Three elements – Young Sikh Association (Singapore) [YSA], the team members and their families – are crucial to the successful organisation of YSA’s community service expeditions to Punjab each year. Mr Hernaikh Singh, founding President of YSA, made this point at the sending-off ceremony for Project Khwaish XVII, YSA’s community service project to India, on 8 December 2017.

On 9 December 2017, 22 Singaporeans, including two leaders, from different social, racial and religious backgrounds left Singapore to spend three weeks in Ratokke, a village in Punjab’s Sangrur district.

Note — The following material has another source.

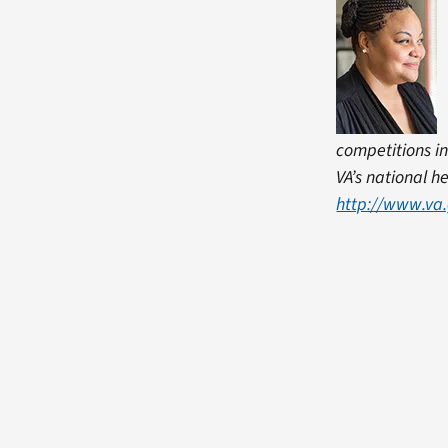
competitions in
VA’s national h
http://www.va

Mr Singh stated that, just as YSA is the brainchild of several Sikh professionals who saw the need for young Sikhs to be plugged into the national and international landscapes, Project Khwaish was also collectively conceptualised by YSA’s Executive Committee, with the belief that it would provide young Singaporeans with a life-changing experience while making meaningful and selfless contributions to the less fortunate in the global society.

“YSA is the back-end of the project! Unknown to many people, including some of the participants, it carries out a significant number of functions behind the scenes. These include managing the publicity and recruitment; working with leader to select the project site; and raising the S$60,000-odd funding, among others”, Mr Singh said.

In addition to YSA, the team members are important to the success of the project. Mr Singh stated that, “The project will only be successful if the team members come together and pull in the same direction. Each and every member brings value to the project.” Similarly, the encouragement and support from the families help to ensure that the participants are able to confidently participate in the expedition.

In his opening address, YSA’s President, Mr Malminderjit Singh, emphasised the value of leadership, an important learning aspect of the project. He said, “The project will offer opportunities to you to hone your leadership skills. You must remember that community service is always about the cause; not the leader. Also, the leader must feel secured and confident about his ability, and his focus must be on empowering others rather than showcasing himself. An equally important trait is humility for only then can a leader learn from others.” He added that the project is just as much about discovering oneself as contributing to the community.

Comprising young working professionals and undergraduates, the expedition team will spruce up and repaint the government primary school in Ratokke. In addition, it will develop a library with some 3,000 books brought from Singapore, build toilets and install a water purifier system.

Beyond their efforts to revamp the school, the participants will also have an opportunity to experience Punjab’s socio-cultural richness as they interact with the villagers and visit the Golden Temple and the Wagah Border.

Altogether, more than 300 Singaporeans have participated in YSA’s Project Khwaish since it started in 2003.